= Nicolas Marie Thérèse Jolyclerc =

French Benedictine and botanist (1746-1817)

Nicolas Marie Thérèse Jolyclerc (1746, Lyon – 6 February 1817, Paris) was a French Benedictine and botanist.

He belonged to the Congregation of Saint Maur in Lyon. At the time of the Revolution, he left the church and became an instructor of botany, first in Tulle (Corrèze) and later at the École centrale de l'Oise in Beauvais.

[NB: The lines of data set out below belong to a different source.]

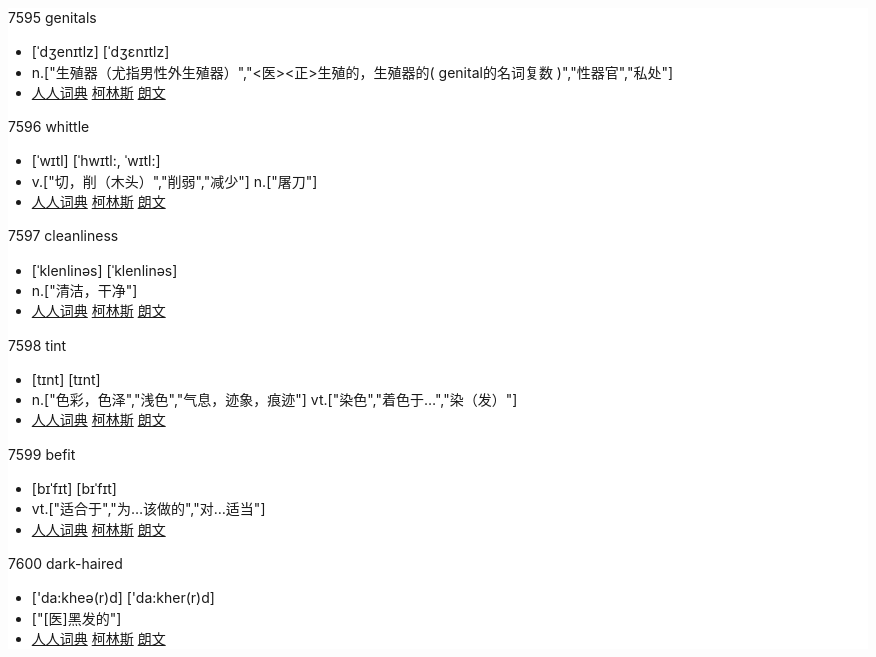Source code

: 7595 genitals 
- [ˈdʒenɪtlz]  [ˈdʒɛnɪtlz] 
- n.["生殖器（尤指男性外生殖器）","<医><正>生殖的，生殖器的( genital的名词复数 )","性器官","私处"]   
- [人人词典](https://www.91dict.com/words?w=genitals) [柯林斯](https://www.collinsdictionary.com/zh/dictionary/english/genitals) [朗文](https://www.ldoceonline.com/dictionary/genitals) 

7596 whittle 
- [ˈwɪtl]  [ˈhwɪtl:, ˈwɪtl:] 
- v.["切，削（木头）","削弱","减少"]  n.["屠刀"]   
- [人人词典](https://www.91dict.com/words?w=whittle) [柯林斯](https://www.collinsdictionary.com/zh/dictionary/english/whittle) [朗文](https://www.ldoceonline.com/dictionary/whittle) 

7597 cleanliness 
- [ˈklenlinəs]  [ˈklenlinəs] 
- n.["清洁，干净"]   
- [人人词典](https://www.91dict.com/words?w=cleanliness) [柯林斯](https://www.collinsdictionary.com/zh/dictionary/english/cleanliness) [朗文](https://www.ldoceonline.com/dictionary/cleanliness) 

7598 tint 
- [tɪnt]  [tɪnt] 
- n.["色彩，色泽","浅色","气息，迹象，痕迹"]  vt.["染色","着色于…","染（发）"]   
- [人人词典](https://www.91dict.com/words?w=tint) [柯林斯](https://www.collinsdictionary.com/zh/dictionary/english/tint) [朗文](https://www.ldoceonline.com/dictionary/tint) 

7599 befit 
- [bɪˈfɪt]  [bɪˈfɪt] 
- vt.["适合于","为…该做的","对…适当"]   
- [人人词典](https://www.91dict.com/words?w=befit) [柯林斯](https://www.collinsdictionary.com/zh/dictionary/english/befit) [朗文](https://www.ldoceonline.com/dictionary/befit) 

7600 dark-haired 
- ['da:kheə(r)d]  ['da:kher(r)d] 
- ["[医]黑发的"]   
- [人人词典](https://www.91dict.com/words?w=dark-haired) [柯林斯](https://www.collinsdictionary.com/zh/dictionary/english/dark-haired) [朗文](https://www.ldoceonline.com/dictionary/dark-haired) 

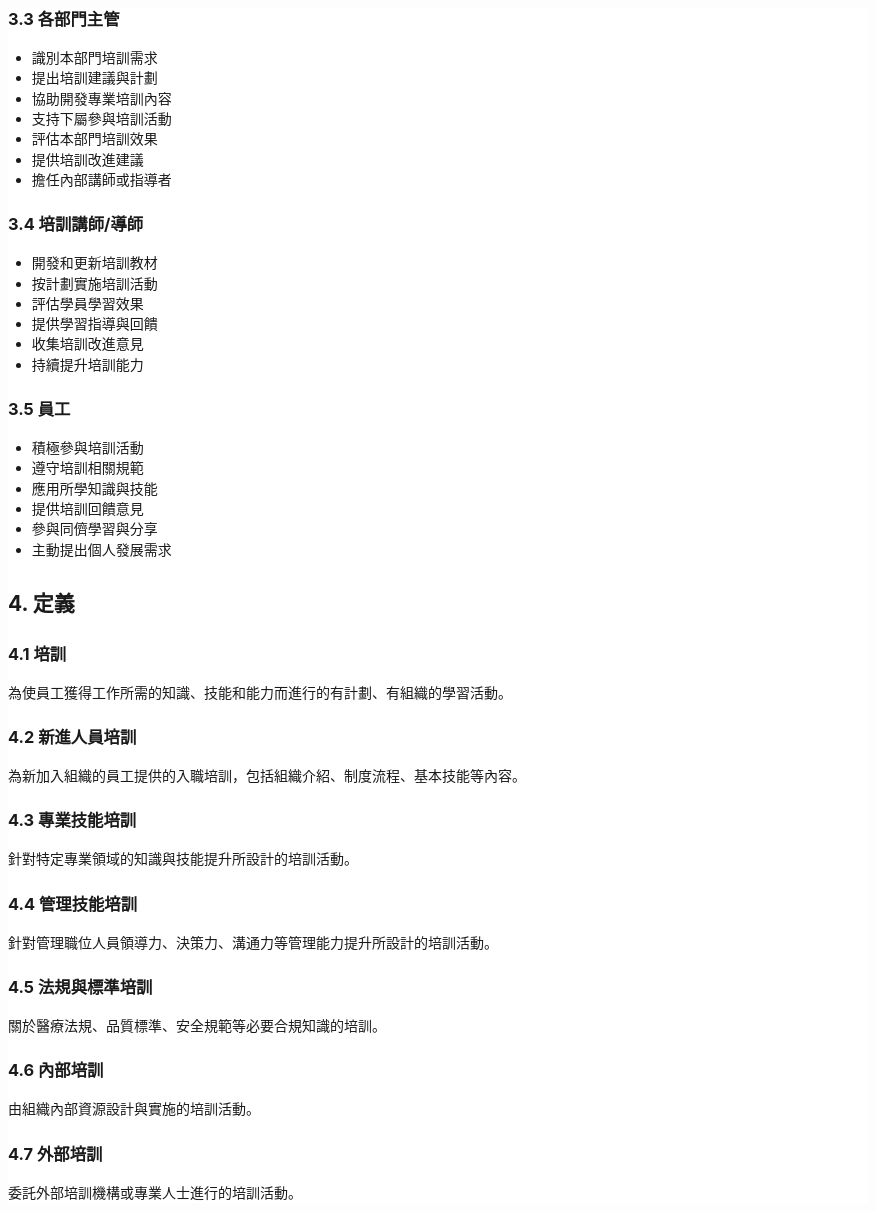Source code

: ### 3.3 各部門主管
- 識別本部門培訓需求
- 提出培訓建議與計劃
- 協助開發專業培訓內容
- 支持下屬參與培訓活動
- 評估本部門培訓效果
- 提供培訓改進建議
- 擔任內部講師或指導者

### 3.4 培訓講師/導師
- 開發和更新培訓教材
- 按計劃實施培訓活動
- 評估學員學習效果
- 提供學習指導與回饋
- 收集培訓改進意見
- 持續提升培訓能力

### 3.5 員工
- 積極參與培訓活動
- 遵守培訓相關規範
- 應用所學知識與技能
- 提供培訓回饋意見
- 參與同儕學習與分享
- 主動提出個人發展需求

## 4. 定義 <a name="定義"></a>

### 4.1 培訓
為使員工獲得工作所需的知識、技能和能力而進行的有計劃、有組織的學習活動。

### 4.2 新進人員培訓
為新加入組織的員工提供的入職培訓，包括組織介紹、制度流程、基本技能等內容。

### 4.3 專業技能培訓
針對特定專業領域的知識與技能提升所設計的培訓活動。

### 4.4 管理技能培訓
針對管理職位人員領導力、決策力、溝通力等管理能力提升所設計的培訓活動。

### 4.5 法規與標準培訓
關於醫療法規、品質標準、安全規範等必要合規知識的培訓。

### 4.6 內部培訓
由組織內部資源設計與實施的培訓活動。

### 4.7 外部培訓
委託外部培訓機構或專業人士進行的培訓活動。
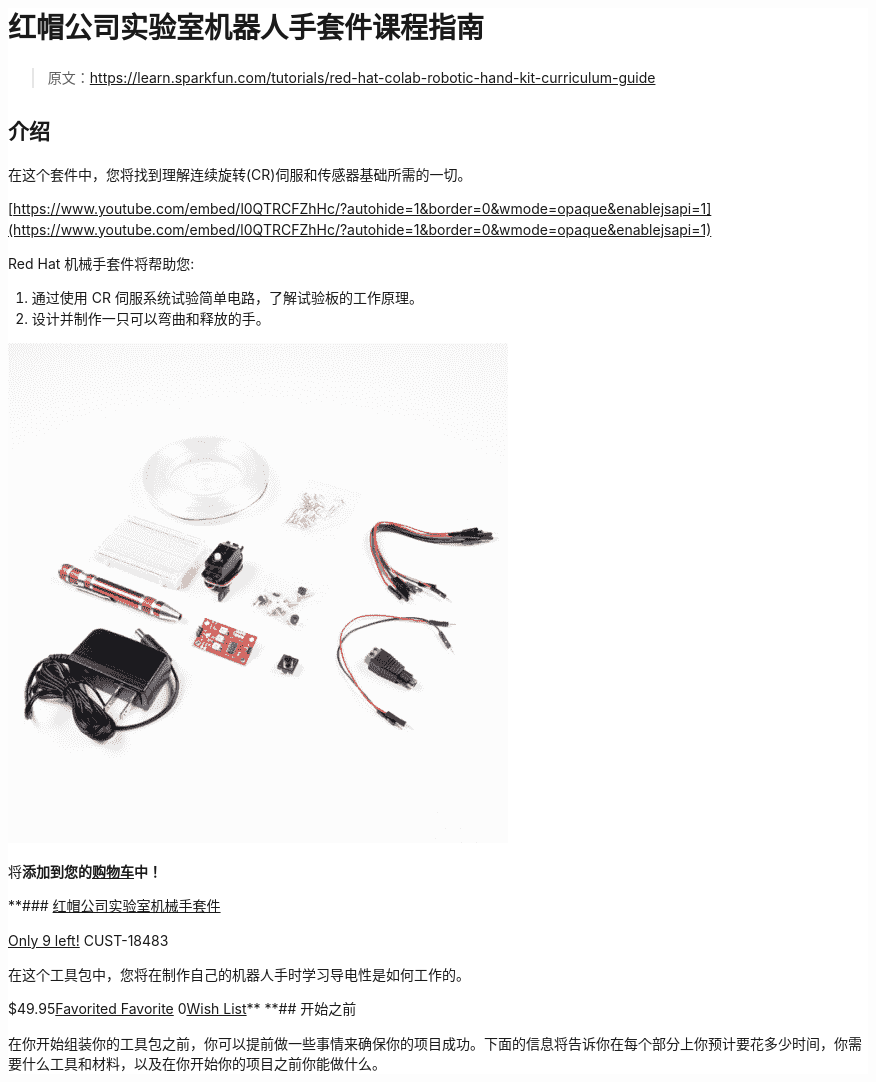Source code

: # 红帽公司实验室机器人手套件课程指南

> 原文：<https://learn.sparkfun.com/tutorials/red-hat-colab-robotic-hand-kit-curriculum-guide>

## 介绍

在这个套件中，您将找到理解连续旋转(CR)伺服和传感器基础所需的一切。

[https://www.youtube.com/embed/l0QTRCFZhHc/?autohide=1&border=0&wmode=opaque&enablejsapi=1](https://www.youtube.com/embed/l0QTRCFZhHc/?autohide=1&border=0&wmode=opaque&enablejsapi=1)

Red Hat 机械手套件将帮助您:

1.  通过使用 CR 伺服系统试验简单电路，了解试验板的工作原理。
2.  设计并制作一只可以弯曲和释放的手。

[![Red Hat Co.Lab Robotic Hand Kit](img/2ca3cf4b67666cce69928963c97cd608.png)](https://www.sparkfun.com/products/18483) 

将**添加到您的[购物车](https://www.sparkfun.com/cart)中！**

 **### [红帽公司实验室机械手套件](https://www.sparkfun.com/products/18483)

[Only 9 left!](https://learn.sparkfun.com/static/bubbles/ "only 9 left!") CUST-18483

在这个工具包中，您将在制作自己的机器人手时学习导电性是如何工作的。

$49.95[Favorited Favorite](# "Add to favorites") 0[Wish List](# "Add to wish list")** **## 开始之前

在你开始组装你的工具包之前，你可以提前做一些事情来确保你的项目成功。下面的信息将告诉你在每个部分上你预计要花多少时间，你需要什么工具和材料，以及在你开始你的项目之前你能做什么。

As an instructor in Beauvais, he gave a course in botany attended by young girls. Reportedly, after explaining the role of reproductive organs in plants, his female students were distressed to the extent that the affronted mothers withdrew their daughters from the course.

== Published works ==
He was the author of "Systeme sexuel des vegetaux: Suivant les classes, les ordres, les genres et les especes" (1798), a French translation of Linnaeus's work on plant systematics. In 1797 he released an augmented edition of Joseph Pitton de Tournefort's "Élémens de botanique". Other significant writings by Jolyclerc include:
- Apologie des prêtres mariés, ou Abus du célibat prouvé aux prêtres catholiques par l'Évangile, par la raison et par les faits (Paris, 1797).
- Principes de la philosophie du botaniste, ou Dictionnaire interprète et raisonné des principaux préceptes et des termes que la botanique, la médecine, la physique, la chimie et l'agriculture ont consacrés à l'étude... des plantes. (Paris, 1797).
- Phytologie universelle, ou Histoire naturelle et méthodique des plantes... (with others, 5 volumes) Paris, (1799).
- Cours de minéralogie, rapporté au tableau méthodique des minéraux, etc. (Paris, 1802).
- Dictionnaire raisonné et abrégé d'histoire naturelle, par d'anciens professeurs : ouvrage consacré aux progrès des sciences, de l'agriculture et des arts. Paris : Chez Fournier frères, imprimeurs-libraires, rue des Rats, no 14, MDCCCVII (1807).